Exercise tasks:
**a.** Before the Nixon Rotolog thread and the data, set down the part that opens with the words containing "## brandon\ (Aug" and closes with "the wood accents.", copying it word for word.
**b.** Rewrite the paragraph of the Nixon Rotolog thread that begins "I've read some other people" more briefly, keeping its main facts.
[START Supplied text]
# Nixon Rotolog



## travisdrone (Oct 27, 2010)

I've read some other people "hate" on the Nixon's a bit on here, but I've wanted this watch for awhile and received it as a gift recently. I personally love it. Granted its not a cream of the crop mechanical machine, I think it is one of the most original pieces I've seen in awhile. Haven't seen too many of the Gold finish with the wood finish. Hope maybe some of you will enjoy!


----------



## novedl (May 20, 2009)

if you're happy, then i'm happy for you. always buy for yourself!


----------



## casiophile (Jun 5, 2007)

Congrats on the new watch. Is it a mechanical? I thought Nixon was only making quartz watches.


----------



## travisdrone (Oct 27, 2010)

I just meant not a top of the line as far as it being a "rolex" "omega" etc as far as the craft put into it.


----------



## mike120 (Aug 1, 2010)

I want one so badly it isnt even funny. I like my watches to have some sort of heritage, but that thing is just cool enough to need nothing other than its looks.


----------



## brandon\ (Aug 23, 2010)

All that matters is that the watch makes you happy.

I don't think particular style of watch would suit me and my style very well, but I've been a little intrigued by the wood accents.


----------



## lancelotlink (Dec 9, 2007)
[END Supplied text]
[START Collected material]
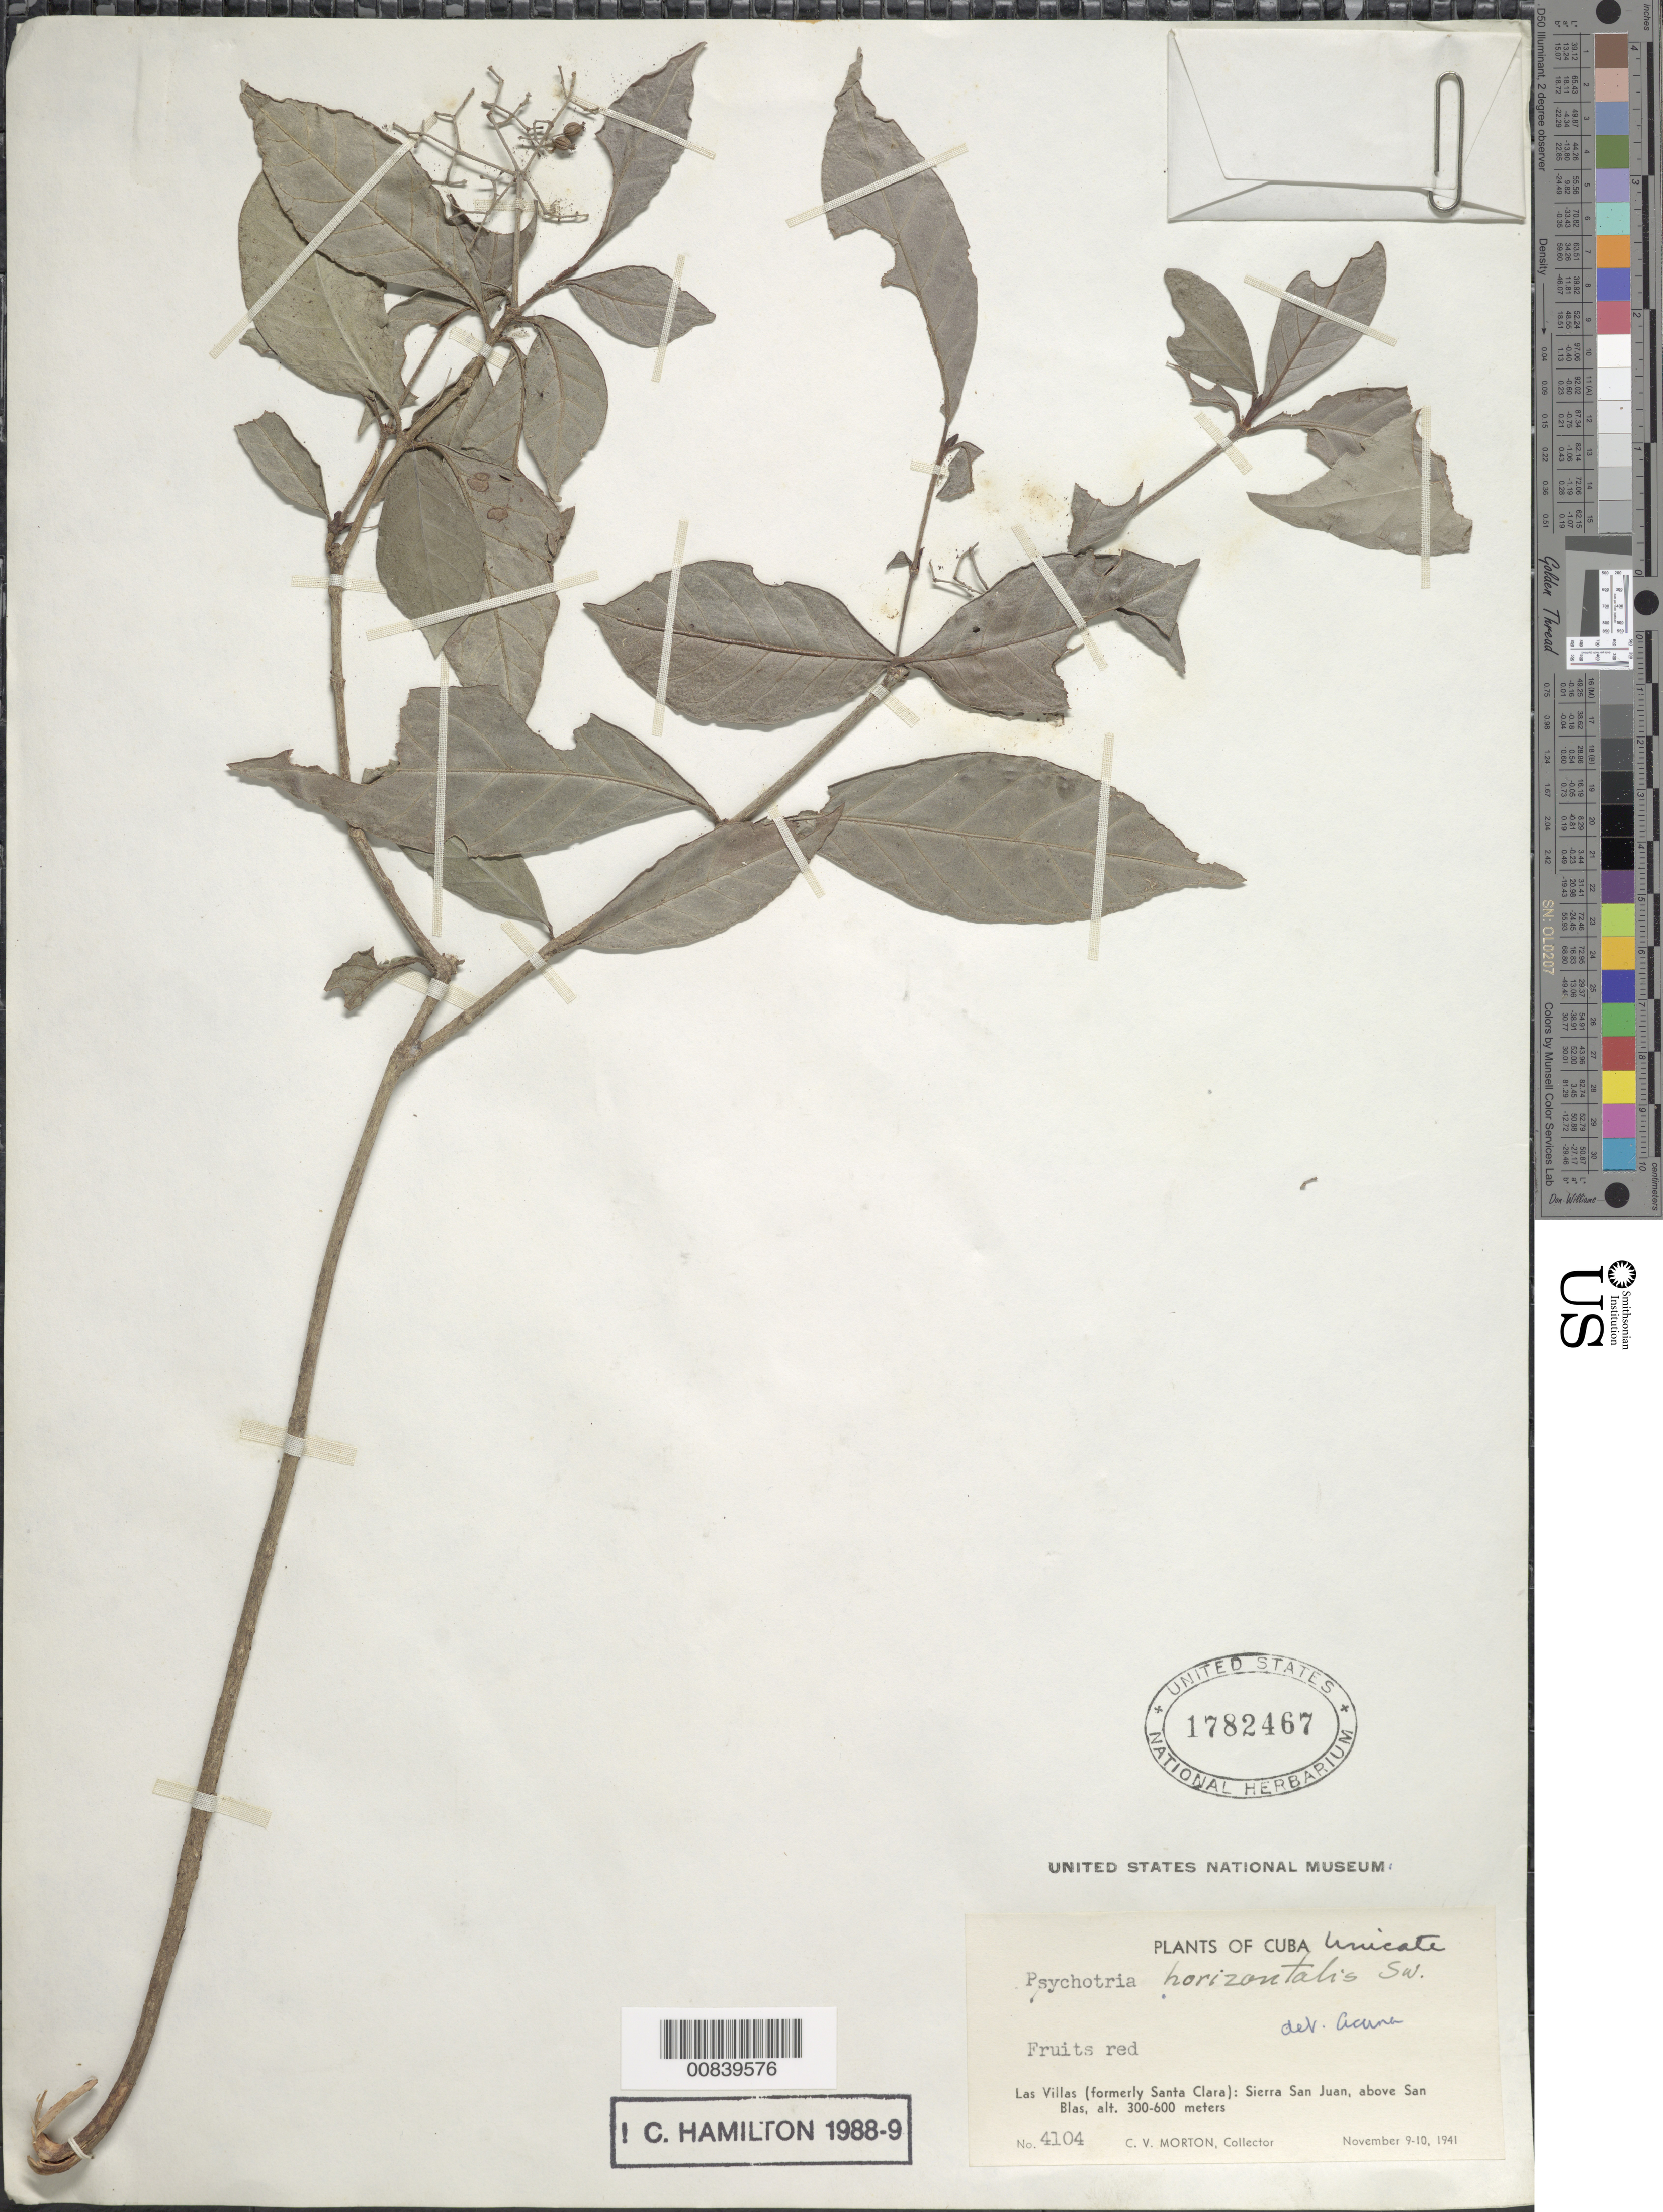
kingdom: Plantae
[END Collected material]
Task-by-task results:
**a.**
## brandon\ (Aug 23, 2010)

All that matters is that the watch makes you happy.

I don't think particular style of watch would suit me and my style very well, but I've been a little intrigued by the wood accents.

**b.** Although some people on the forum criticize Nixon watches, the poster had long wanted this one, recently received it as a gift, and loves it. It isn't a top-tier mechanical watch, but the poster finds it one of the most original pieces seen in a while. The gold finish paired with the wood finish is rarely seen. The poster hopes others will enjoy it.